The IPO situation has not helped.
The important thing for Loh, according to Sam Ahmed, managing director at Deriv Asia, is to build on the derivatives business and keep up the momentum Bocker built in trying to make SGX a regional hub.
“[Loh] is a very good choice – someone who knows the local landscape and is likely to engage more with the stakeholders to bring in the necessary reforms,” Nicholas Teo, analyst at CMC Markets told FinanceAsia.
Wave of optimism
SGX, which sees 40% of its listings from companies outside Singapore, is expecting a pick up; especially from corporates in India, China and Indonesia, that require capital to fund growth, according to Muthukrishnan Ramaswami, SGX president. “Through these listings, we should be looking to double our market cap in five years,” he told FinanceAsia.
The exchange is hoping closer ties to China in particular and more relaxed IPO rules will help it to grow. Ramaswami remains optimistic about the pipeline in China as regulators in recent years have made it easier for companies incorporated in China to list on SGX directly.
SGX this year also appointed its listings head Lawrence Wong as the head of its China business and has moved him to Beijing to drum up interest from Chinese companies.
“All these positive initiatives will bear fruit somewhere around the 12-month mark,” said Ramaswami.
Still, some believe that the plan might be overly ambitious due to a lack of liquidity and the bourse’s dual role as a promoter and regulator, which probably has “diverted its resources and reduced its effectiveness in both roles,” said Bernard Aw, a strategist at IG Ltd.
Need for More Reforms
SGX needs to find a “unique selling point” to attract marquee IPOs, said JP Morgan analyst Harsh Wardhan Modi. “The changes instituted at [its] cash equity business would need to continue” under the new leadership, he added.

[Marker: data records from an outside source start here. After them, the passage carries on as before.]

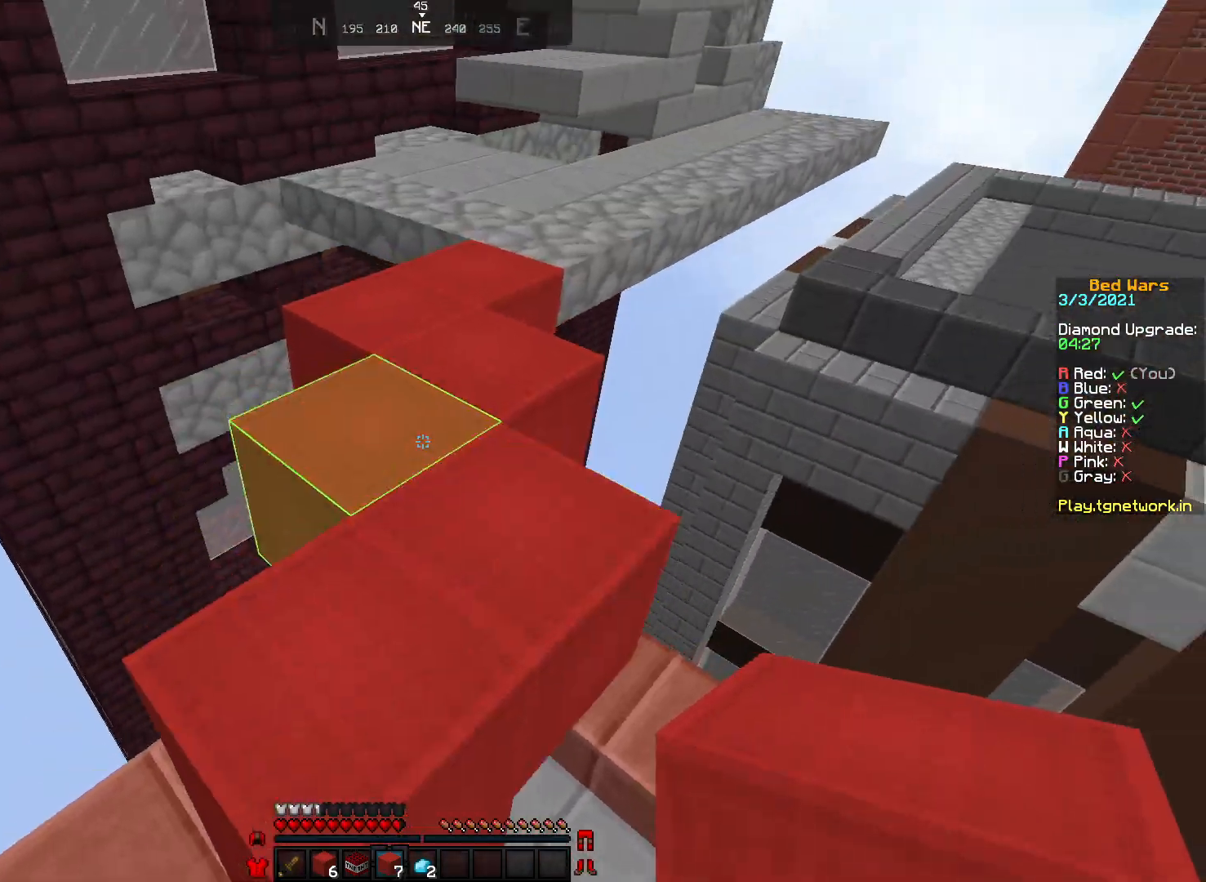
{"keys": ["w"], "mouse": [], "events": [[417, "mouse_left", "down"], [500, "mouse_left", "up"]]}
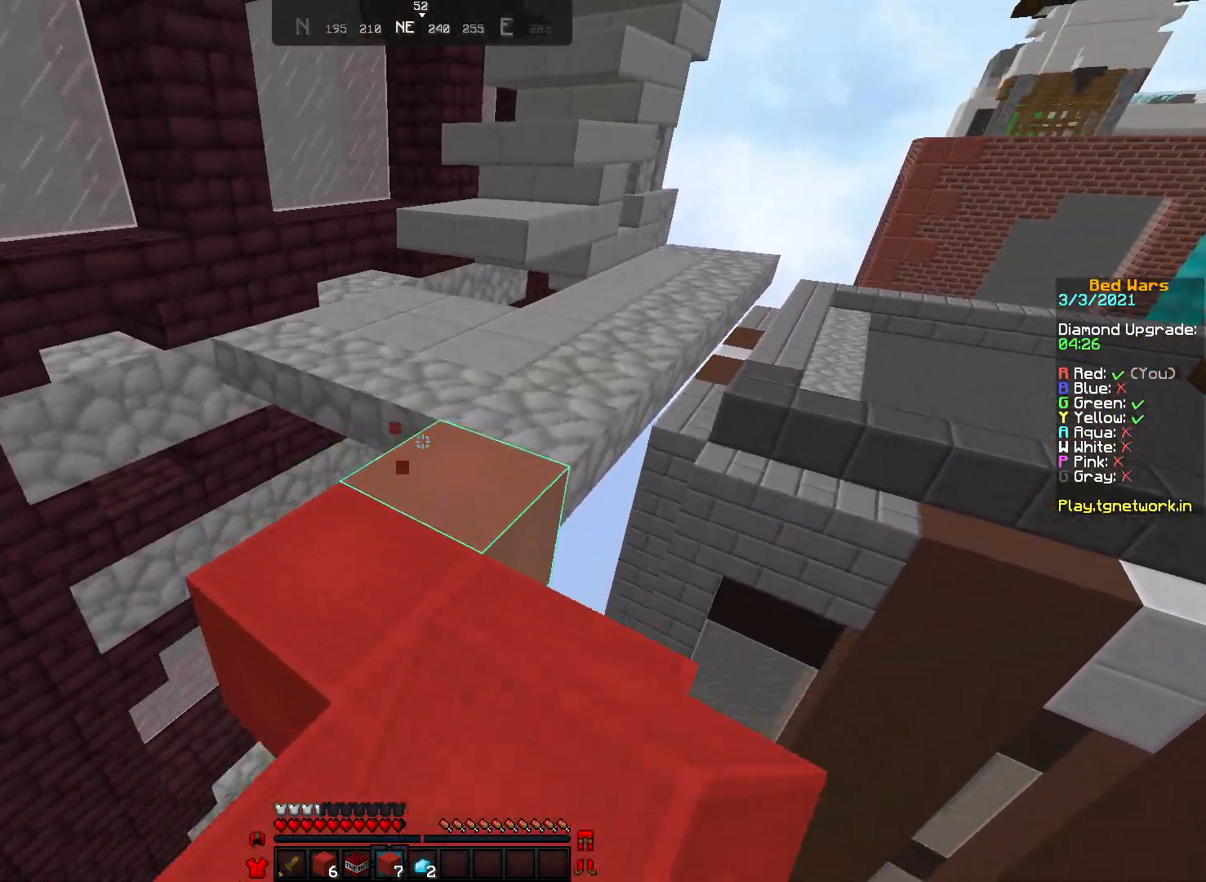
{"keys": ["w"], "mouse": ["left"], "events": [[117, "mouse_left", "down"], [217, "mouse_left", "up"], [267, "mouse_left", "down"], [283, "mouse_left", "up"], [317, "mouse_left", "down"], [367, "mouse_left", "up"], [383, "mouse_left", "down"], [400, "mouse_left", "up"], [467, "mouse_left", "down"]]}
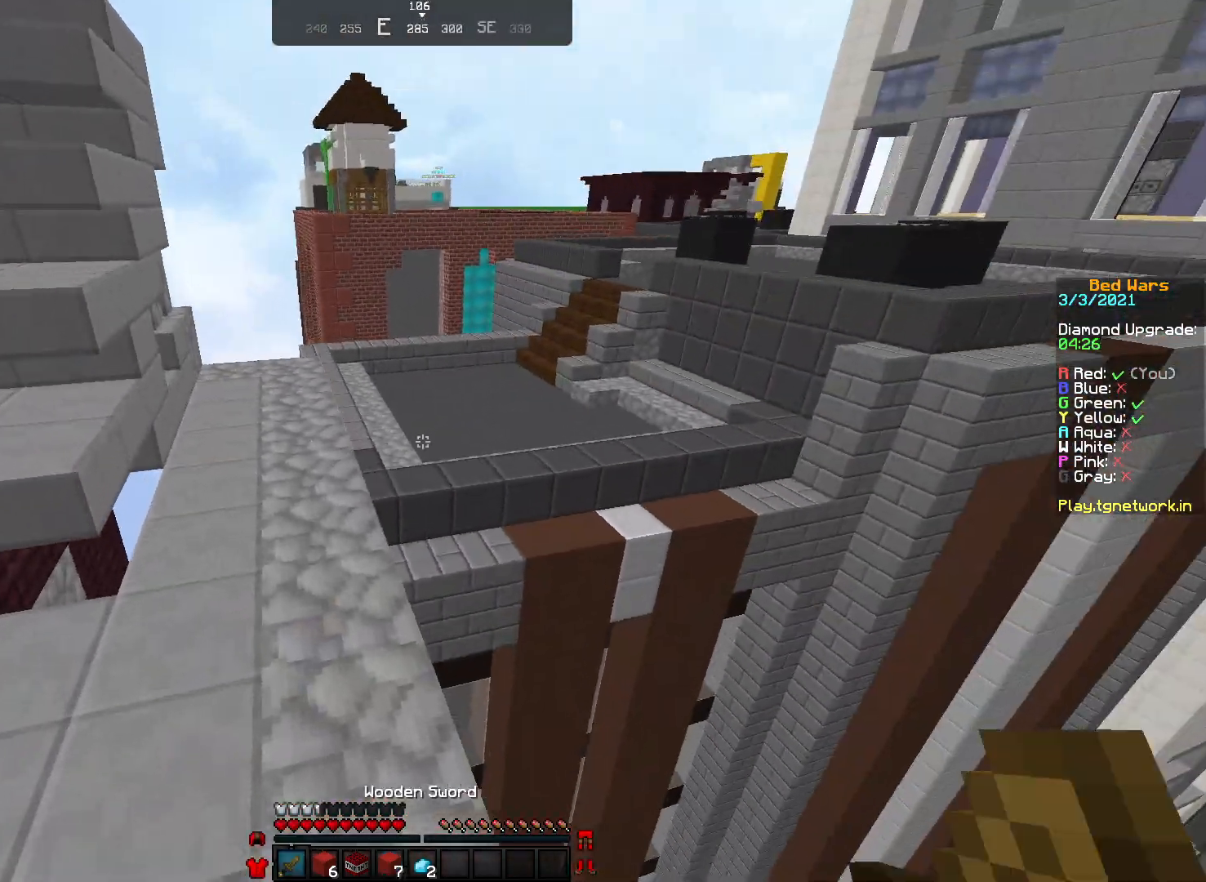
{"keys": ["w"], "mouse": [], "events": [[83, "mouse_left", "up"], [217, "mouse_left", "down"], [250, "mouse_left", "up"]]}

Seeking to win investors back, SGX cut clearing fees in 2014 on stock trades and signed up more than 10 financial firms to act as market makers, giving them rebates on clearing fees as incentives to boost liquidity.
Earlier this year, it also cut the “board lot size” – the number of shares that investors must deal in – from 1,000 at present to 100 and has also introduced a “minimum trading price” of 20 cents.
Given the success of the Hong Kong-Shanghai stock connect scheme, it may be time for Loh to rethink SGX’s strategy by developing a post trade system linking ASEAN exchanges, some say.
“Instead of mergers, an alternative for SGX would be to borrow a page from the recent Shanghai-HK [Stock Connect] and attempt to replicate the model with its neighbouring South East Asian exchanges,” Ahmed said.
This may be wise considering that simply having a strong infrastructure, good regulatory environment and strong trade linkages to ASEAN has been insufficient to improve SGX’s fortunes.
“Loh has a successful track record of building strategy towards penetrating deeper into regional markets and increasing market share,” Ahmed said.
That track record is about to be tested.